Personal information
- Full name: Raymond Leo Biffin
- Date of birth: 6 May 1949 (age 75)
- Original team(s): North Launceston (NTFA)
- Height: 182 cm (6 ft 0 in)
- Weight: 92 kg (203 lb)

Playing career^{1}
- Years: Club / Games (Goals)
- 1968–1979: Melbourne / 170 (131)
- ^{1} Playing statistics correct to the end of 1979.

= Ray Biffin =

Australian rules footballer and cricketer (born 1949)

Raymond Leo Biffin (born 6 May 1949 in Launceston) is a former Australian rules footballer who played with Melbourne in the Victorian Football League (VFL).

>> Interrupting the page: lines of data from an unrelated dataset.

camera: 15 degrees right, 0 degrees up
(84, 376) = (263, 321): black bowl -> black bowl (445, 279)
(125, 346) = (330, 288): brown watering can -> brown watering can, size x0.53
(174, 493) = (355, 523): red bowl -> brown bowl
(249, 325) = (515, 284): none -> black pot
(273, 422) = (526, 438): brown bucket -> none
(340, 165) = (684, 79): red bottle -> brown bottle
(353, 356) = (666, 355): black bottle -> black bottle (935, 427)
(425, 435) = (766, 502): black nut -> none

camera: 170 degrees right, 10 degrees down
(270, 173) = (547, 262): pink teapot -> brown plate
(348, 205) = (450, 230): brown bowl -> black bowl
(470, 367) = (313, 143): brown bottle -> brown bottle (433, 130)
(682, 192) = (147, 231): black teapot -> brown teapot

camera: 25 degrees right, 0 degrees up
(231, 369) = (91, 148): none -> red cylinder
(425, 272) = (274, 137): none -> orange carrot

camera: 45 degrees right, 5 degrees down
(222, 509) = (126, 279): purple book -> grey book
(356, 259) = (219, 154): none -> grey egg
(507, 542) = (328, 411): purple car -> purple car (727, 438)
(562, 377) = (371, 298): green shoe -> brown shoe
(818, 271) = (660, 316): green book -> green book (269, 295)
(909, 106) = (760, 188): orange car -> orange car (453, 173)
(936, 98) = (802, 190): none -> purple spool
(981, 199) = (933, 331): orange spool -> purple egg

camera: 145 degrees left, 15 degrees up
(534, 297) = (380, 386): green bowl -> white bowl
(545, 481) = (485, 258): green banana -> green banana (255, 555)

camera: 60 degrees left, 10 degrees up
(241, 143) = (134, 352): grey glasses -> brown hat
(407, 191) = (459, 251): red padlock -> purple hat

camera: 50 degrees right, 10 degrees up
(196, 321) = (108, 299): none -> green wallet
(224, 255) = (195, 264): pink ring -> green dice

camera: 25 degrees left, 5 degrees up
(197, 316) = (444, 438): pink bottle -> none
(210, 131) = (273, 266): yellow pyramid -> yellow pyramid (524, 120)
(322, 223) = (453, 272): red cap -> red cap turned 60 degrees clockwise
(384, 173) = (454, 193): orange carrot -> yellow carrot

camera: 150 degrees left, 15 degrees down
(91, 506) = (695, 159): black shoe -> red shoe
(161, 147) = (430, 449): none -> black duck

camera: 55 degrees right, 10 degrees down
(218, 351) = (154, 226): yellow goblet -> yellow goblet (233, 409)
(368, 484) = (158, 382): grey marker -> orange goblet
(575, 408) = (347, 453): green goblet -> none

Launceston-born Ray Biffin went to the mainland in 1968 and joined Melbourne after starting his career in the NTFA. He was known for his robust physical approach to the game and played most games at either full-forward or fullback. He topped Melbourne's goalkicking in 1976 with 47 goals. When he left the club after the 1979 season he became coach of Dandenong. He is an inductee (No. 153) of the Tasmanian Football Hall of Fame.

He was also a cricketer. In the 1967–68 season he played a first-class match for Tasmania against the touring Indian team, making 10 runs and taking two wickets. When he took the wicket of Ajit Wadekar he became one of the small number of players who have taken a wicket with their first ball in first-class cricket.